WORK INSTRUCTIONS
The material below is to be copied exactly from the line with "right front paw: (625, 378)" up to and including the line with "left shoulder: (644, 540)", with nothing else kept and no pictures.

MATERIAL FOR THE TASK
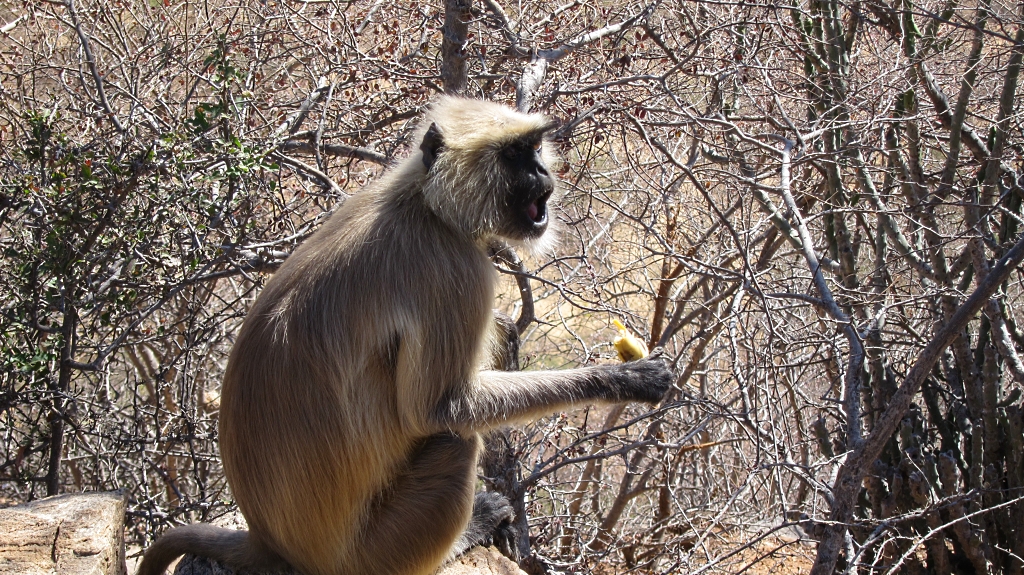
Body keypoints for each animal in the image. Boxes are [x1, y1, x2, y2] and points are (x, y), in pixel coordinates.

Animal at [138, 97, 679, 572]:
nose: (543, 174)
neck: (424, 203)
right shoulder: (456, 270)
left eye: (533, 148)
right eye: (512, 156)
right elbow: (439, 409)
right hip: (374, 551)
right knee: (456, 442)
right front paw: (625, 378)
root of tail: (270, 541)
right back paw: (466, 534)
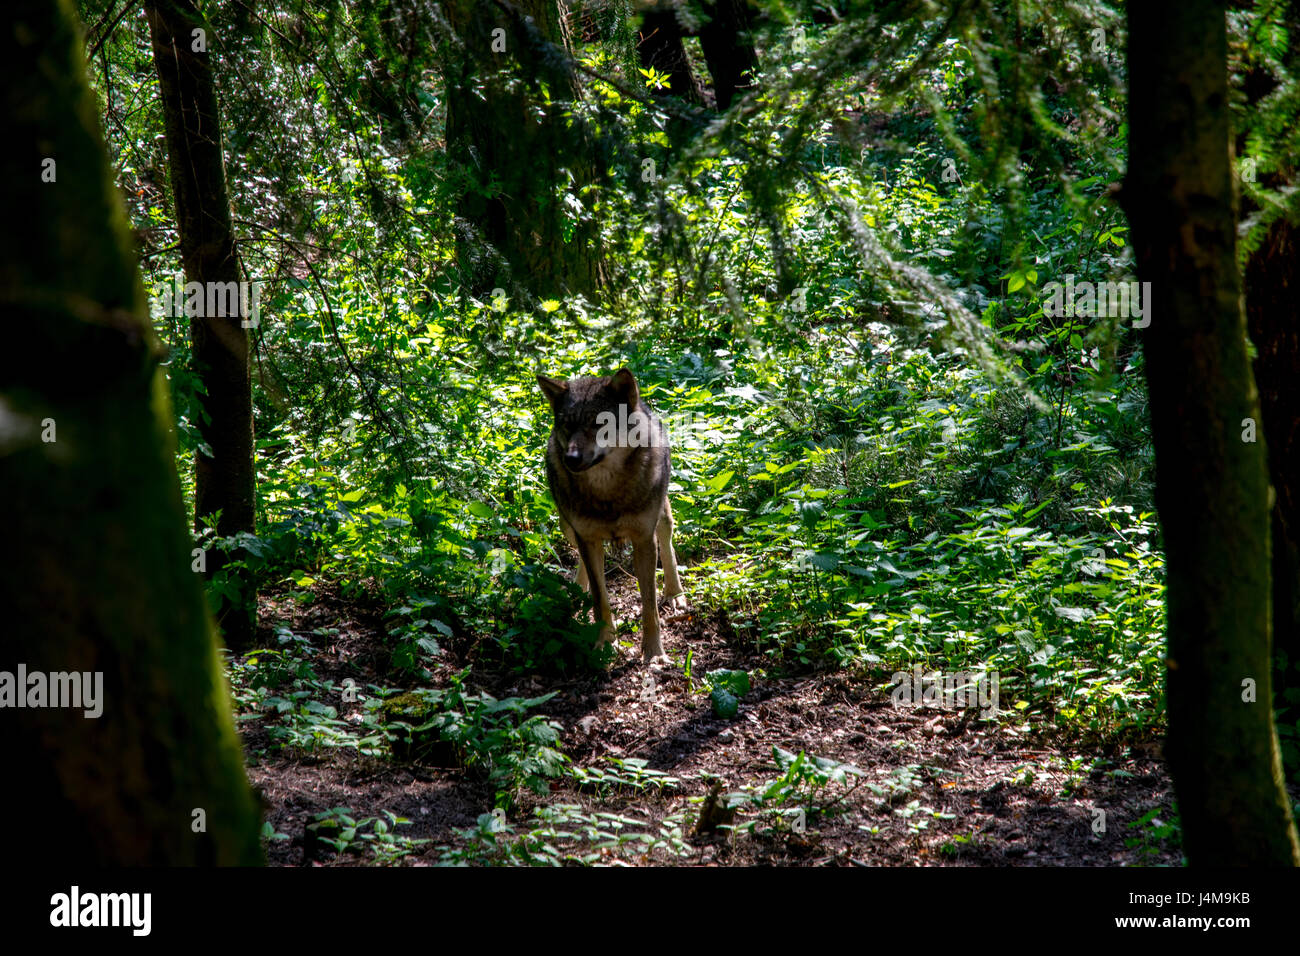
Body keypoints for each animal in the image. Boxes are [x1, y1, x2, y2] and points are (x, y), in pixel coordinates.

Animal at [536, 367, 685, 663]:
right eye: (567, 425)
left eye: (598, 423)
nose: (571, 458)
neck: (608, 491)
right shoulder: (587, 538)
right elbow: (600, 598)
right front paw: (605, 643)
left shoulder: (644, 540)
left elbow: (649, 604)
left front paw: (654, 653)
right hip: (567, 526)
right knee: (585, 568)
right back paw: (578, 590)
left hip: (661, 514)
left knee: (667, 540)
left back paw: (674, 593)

RESULT OF THIS TASK
right front paw: (625, 378)
root of tail: (270, 541)
right back paw: (466, 534)
Body keypoints for each animal in the image. Boxes are [x1, y1, x2, y2] and points are (x, y), in pixel coordinates.

Animal at [536, 367, 685, 663]:
right eye: (567, 425)
left eye: (598, 423)
nose: (571, 458)
neck: (608, 491)
right shoulder: (587, 538)
right elbow: (600, 598)
right front paw: (605, 643)
left shoulder: (644, 540)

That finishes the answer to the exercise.